## [Task requirements]
Retype the listing below line for line, but only from the line with "(آذری) Azərbaycan" down to the line with "Créer une identité visuelle aux", inclusive. Pictures stay out.

## [Source material]
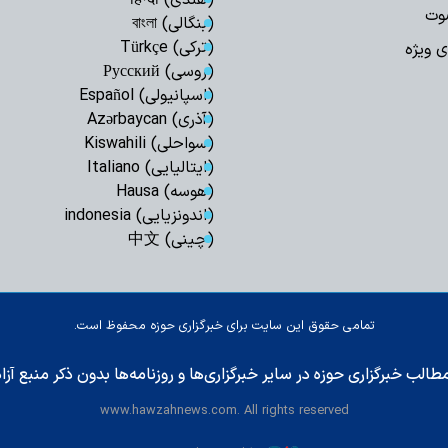
(هندی) हिन्दी
وت
(بنگالی) বাংলা
(ترکی) Türkçe
ی ویژه
(روسی) Русский
(اسپانیولی) Español
(آذری) Azərbaycan
(سواحلی) Kiswahili
(ایتالیایی) Italiano
(هوسه) Hausa
(اندونزیایی) indonesia
(چینی) 中文
تمامی حقوق این سایت برای خبرگزاری حوزه محفوظ است.
طالب خبرگزاری حوزه در سایر خبرگزاری‌ها و روزنامه‌ها بدون ذکر منبع آز
www.hawzahnews.com. All rights reserved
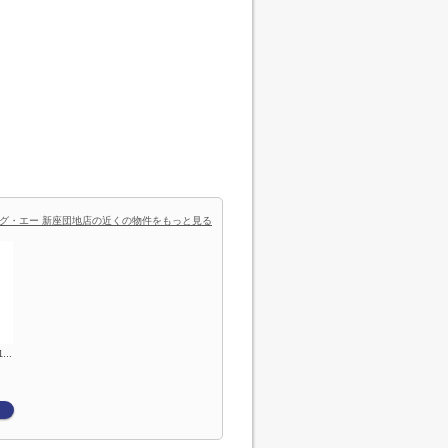
グ・エー 新座団地店の近くの物件をもっと見る
1…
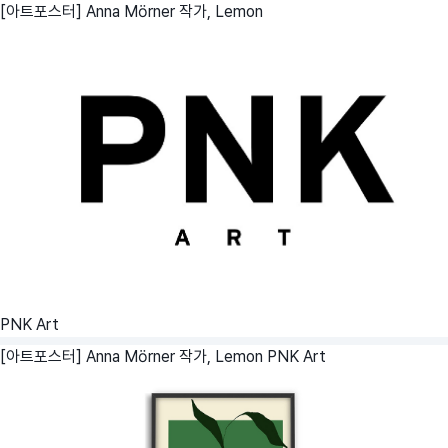
[아트포스터] Anna Mörner 작가, Lemon
PNK Art
[아트포스터] Anna Mörner 작가, Lemon
PNK Art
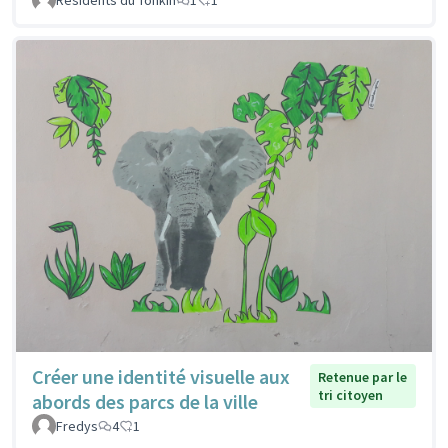
Créer une identité visuelle aux
Retenue par le
tri citoyen
abords des parcs de la ville
Fredys
4
1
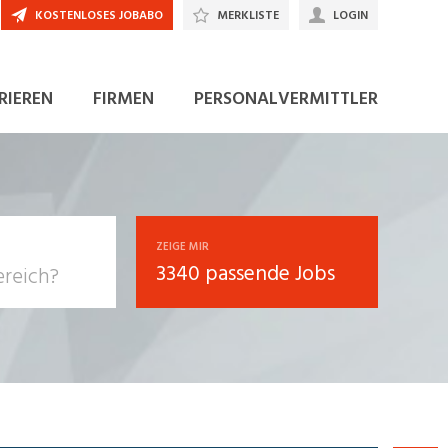
KOSTENLOSES JOBABO
MERKLISTE
LOGIN
JETZT BEWERBEN
RIEREN
FIRMEN
PERSONALVERMITTLER
ZEIGE MIR
3340 passende Jobs
, Soziale
sposition
nsport,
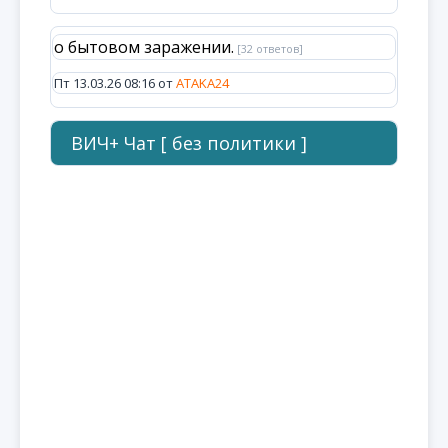
о бытовом заражении.
[32 ответов]
Пт 13.03.26 08:16 от
ATAKA24
ВИЧ+ Чат [ без политики ]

## [Solved exercise]
(آذری) Azərbaycan
(سواحلی) Kiswahili
(ایتالیایی) Italiano
(هوسه) Hausa
(اندونزیایی) indonesia
(چینی) 中文
تمامی حقوق این سایت برای خبرگزاری حوزه محفوظ است.
طالب خبرگزاری حوزه در سایر خبرگزاری‌ها و روزنامه‌ها بدون ذکر منبع آز
www.hawzahnews.com. All rights reserved
グ・エー 新座団地店の近くの物件をもっと見る
1…
[아트포스터] Anna Mörner 작가, Lemon
PNK Art
[아트포스터] Anna Mörner 작가, Lemon
PNK Art
Créer une identité visuelle aux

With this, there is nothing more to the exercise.